Sun Microsystems’ share of the server market slips as rivals exploit fears about Oracle deal
By Jordan Robertson, APTuesday, September 1, 2009
Sun’s server share hit as antitrust scrutiny looms
SAN FRANCISCO — Uncertainty about Sun Microsystems Inc.’s future appears to have contributed to serious erosion in the company’s market share for computer servers in the latest quarter, according to new data being released Wednesday.
The latest numbers from market-research firm IDC show that Sun’s market share in servers stood at 10 percent in the second quarter, down more than a full percentage point from the same period last year.
Sun is the world’s No. 4 maker of computer servers, which power Web sites and corporate back offices. Rivals have siphoned off business by stoking fears about the future of Sun’s product lines under Oracle Corp., which has agreed to buy Sun for $7.4 billion but has been prevented from completing the deal because of antitrust scrutiny in Europe.
Rivals IBM Corp. and Dell Inc. gained market share in the latest quarter, to 34.5 percent and 12.4 percent, respectively. Hewlett-Packard Co.’s market share dipped slightly to 28.5 percent.
It was the toughest quarter for the server industry in 13 years, according to IDC. Many companies are still clamping down on spending on new servers and other computer hardware because of the recession.
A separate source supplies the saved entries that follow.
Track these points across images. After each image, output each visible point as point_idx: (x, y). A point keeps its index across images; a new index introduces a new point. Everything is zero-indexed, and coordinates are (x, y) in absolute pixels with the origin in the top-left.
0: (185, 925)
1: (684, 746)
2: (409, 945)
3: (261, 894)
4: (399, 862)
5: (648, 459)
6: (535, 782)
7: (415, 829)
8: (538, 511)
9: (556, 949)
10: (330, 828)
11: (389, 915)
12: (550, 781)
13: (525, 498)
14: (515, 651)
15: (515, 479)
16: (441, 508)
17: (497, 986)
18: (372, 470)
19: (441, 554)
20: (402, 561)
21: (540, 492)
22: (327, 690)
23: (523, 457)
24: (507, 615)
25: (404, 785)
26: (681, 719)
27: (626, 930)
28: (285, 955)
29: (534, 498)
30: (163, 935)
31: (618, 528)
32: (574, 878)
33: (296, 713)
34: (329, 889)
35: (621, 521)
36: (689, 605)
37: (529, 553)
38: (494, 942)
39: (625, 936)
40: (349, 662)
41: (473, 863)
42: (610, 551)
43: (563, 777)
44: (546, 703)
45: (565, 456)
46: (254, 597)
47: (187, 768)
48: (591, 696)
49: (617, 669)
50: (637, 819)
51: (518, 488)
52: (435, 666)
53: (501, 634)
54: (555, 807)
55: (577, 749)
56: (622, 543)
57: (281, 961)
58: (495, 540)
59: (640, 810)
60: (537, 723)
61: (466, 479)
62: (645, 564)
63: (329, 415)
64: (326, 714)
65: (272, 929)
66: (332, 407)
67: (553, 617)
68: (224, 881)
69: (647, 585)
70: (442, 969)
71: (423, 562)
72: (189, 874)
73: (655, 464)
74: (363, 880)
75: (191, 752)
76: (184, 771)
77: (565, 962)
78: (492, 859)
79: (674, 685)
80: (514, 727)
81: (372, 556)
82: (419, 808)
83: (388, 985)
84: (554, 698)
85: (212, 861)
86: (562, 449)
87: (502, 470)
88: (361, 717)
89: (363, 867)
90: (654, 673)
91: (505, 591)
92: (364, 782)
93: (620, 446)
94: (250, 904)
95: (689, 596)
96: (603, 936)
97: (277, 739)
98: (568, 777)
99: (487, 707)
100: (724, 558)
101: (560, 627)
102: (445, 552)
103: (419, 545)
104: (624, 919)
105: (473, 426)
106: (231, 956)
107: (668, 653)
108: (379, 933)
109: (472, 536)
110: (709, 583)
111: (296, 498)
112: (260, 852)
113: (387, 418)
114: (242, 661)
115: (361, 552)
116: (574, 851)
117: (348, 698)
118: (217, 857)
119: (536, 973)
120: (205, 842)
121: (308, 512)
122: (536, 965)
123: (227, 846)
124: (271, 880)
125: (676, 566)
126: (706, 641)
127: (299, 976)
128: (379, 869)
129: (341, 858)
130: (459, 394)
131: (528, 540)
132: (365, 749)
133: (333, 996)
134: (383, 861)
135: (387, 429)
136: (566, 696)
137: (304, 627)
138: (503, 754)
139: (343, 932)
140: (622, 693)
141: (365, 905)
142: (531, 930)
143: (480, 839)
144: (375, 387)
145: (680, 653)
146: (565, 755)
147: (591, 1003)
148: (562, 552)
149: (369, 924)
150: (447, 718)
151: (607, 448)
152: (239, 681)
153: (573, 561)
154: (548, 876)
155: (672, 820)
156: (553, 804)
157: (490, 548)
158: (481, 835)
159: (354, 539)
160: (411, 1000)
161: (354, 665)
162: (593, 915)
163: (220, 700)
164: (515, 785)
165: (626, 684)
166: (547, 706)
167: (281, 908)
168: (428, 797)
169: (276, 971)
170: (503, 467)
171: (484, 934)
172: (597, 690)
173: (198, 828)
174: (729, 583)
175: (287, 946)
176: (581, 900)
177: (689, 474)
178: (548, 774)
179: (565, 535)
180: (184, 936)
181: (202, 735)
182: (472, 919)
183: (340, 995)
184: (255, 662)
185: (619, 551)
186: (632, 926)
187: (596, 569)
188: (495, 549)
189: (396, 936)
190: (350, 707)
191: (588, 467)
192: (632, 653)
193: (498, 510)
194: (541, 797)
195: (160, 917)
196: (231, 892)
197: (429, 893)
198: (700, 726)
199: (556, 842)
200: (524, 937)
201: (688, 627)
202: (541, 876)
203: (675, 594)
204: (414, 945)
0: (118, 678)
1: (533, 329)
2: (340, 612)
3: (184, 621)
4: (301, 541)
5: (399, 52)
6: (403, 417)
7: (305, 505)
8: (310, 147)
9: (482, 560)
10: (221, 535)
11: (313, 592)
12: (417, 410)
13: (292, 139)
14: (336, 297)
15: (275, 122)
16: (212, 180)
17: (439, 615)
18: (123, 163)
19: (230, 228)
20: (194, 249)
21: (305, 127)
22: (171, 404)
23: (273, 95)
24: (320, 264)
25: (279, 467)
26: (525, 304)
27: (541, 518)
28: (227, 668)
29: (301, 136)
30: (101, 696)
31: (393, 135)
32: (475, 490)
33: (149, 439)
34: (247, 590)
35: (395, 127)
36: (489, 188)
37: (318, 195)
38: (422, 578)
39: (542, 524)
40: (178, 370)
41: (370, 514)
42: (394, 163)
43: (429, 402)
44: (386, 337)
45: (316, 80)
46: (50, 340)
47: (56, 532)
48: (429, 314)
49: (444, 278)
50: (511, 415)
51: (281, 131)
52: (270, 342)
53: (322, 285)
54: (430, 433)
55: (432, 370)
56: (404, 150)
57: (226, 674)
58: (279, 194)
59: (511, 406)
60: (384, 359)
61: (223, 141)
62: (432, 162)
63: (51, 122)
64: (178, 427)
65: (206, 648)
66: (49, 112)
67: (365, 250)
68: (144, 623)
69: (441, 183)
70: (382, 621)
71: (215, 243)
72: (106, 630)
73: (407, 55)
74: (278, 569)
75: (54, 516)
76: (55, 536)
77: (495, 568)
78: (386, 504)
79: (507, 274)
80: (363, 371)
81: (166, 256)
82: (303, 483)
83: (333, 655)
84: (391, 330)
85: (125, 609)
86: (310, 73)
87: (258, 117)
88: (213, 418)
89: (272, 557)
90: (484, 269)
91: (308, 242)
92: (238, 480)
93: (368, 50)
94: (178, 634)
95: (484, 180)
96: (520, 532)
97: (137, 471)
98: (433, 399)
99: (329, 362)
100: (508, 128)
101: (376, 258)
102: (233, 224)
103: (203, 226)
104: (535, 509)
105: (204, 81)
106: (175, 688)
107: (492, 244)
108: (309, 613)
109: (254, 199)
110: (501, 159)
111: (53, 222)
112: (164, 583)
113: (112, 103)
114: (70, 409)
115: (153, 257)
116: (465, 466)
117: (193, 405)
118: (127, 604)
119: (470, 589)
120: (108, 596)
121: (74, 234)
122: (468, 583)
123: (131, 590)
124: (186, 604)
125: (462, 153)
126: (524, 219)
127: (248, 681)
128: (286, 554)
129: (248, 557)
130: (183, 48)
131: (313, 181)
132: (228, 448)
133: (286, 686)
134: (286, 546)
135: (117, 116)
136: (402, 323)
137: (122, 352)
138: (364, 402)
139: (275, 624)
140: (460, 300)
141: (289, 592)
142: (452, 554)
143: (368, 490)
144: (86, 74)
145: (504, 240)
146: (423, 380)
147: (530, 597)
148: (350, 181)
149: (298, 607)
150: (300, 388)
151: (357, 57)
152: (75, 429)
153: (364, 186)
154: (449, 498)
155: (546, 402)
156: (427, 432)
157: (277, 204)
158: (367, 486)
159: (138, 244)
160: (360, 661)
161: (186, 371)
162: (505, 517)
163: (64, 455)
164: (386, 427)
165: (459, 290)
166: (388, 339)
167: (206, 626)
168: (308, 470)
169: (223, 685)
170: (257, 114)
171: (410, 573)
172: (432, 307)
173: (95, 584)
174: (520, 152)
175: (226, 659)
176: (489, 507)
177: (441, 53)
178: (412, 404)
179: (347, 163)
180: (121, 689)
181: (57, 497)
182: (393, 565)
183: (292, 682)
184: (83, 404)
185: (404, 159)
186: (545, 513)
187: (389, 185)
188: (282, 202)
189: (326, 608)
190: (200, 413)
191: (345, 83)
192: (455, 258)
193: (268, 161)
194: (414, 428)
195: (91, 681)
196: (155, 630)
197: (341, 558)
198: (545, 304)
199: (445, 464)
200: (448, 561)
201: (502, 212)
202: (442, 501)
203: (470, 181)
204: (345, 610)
But Sun faces an added challenge: Oracle’s planned acquisition could see further probing and more delays. The European Commission has until Thursday to approve the transaction or launch a more detailed investigation. The deal has already been approved in the U.S. by the Justice Department.
Any further antitrust review of the Oracle deal would likely include a closer look at Sun’s MySQL database, an open-source product that is popular among Web-based companies and competes against Oracle’s market-leading database software.
Sun and Oracle declined to comment.
Daniel Harrington, an IDC analyst, said Sun was hurt in part because demand for specialized servers that aren’t based on the widely used x86 microprocessors were hit badly in the latest quarter. Pressure from rivals compounded the pain.
“Non-x86 servers did poorly for the quarter overall, and since Sun’s business is largely exposed to that segment it suffered because of it,” Harrington said. “Without a doubt there were also negative affects on their business due to ‘Sun Attack’ programs launched by both IBM and HP in an effort to go after those uneasy customers. I think you are starting to see the first signs of that in these numbers.”
The IDC report found that total factory revenue for the top server makers fell 30 percent over last year to $9.8 billion, the fourth consecutive quarter of revenue decline. Sun’s factory revenue was down 37 percent year-over-year to $981 million, according to IDC.
Sun reported Friday that it lost $147 million in the April-June quarter while sales dropped 31 percent to $2.63 billion. Revenue from server sales fell 36 percent year-over-year to $1.1 billion.
(This version corrects that EU deadline is Thursday, not Wednesday.)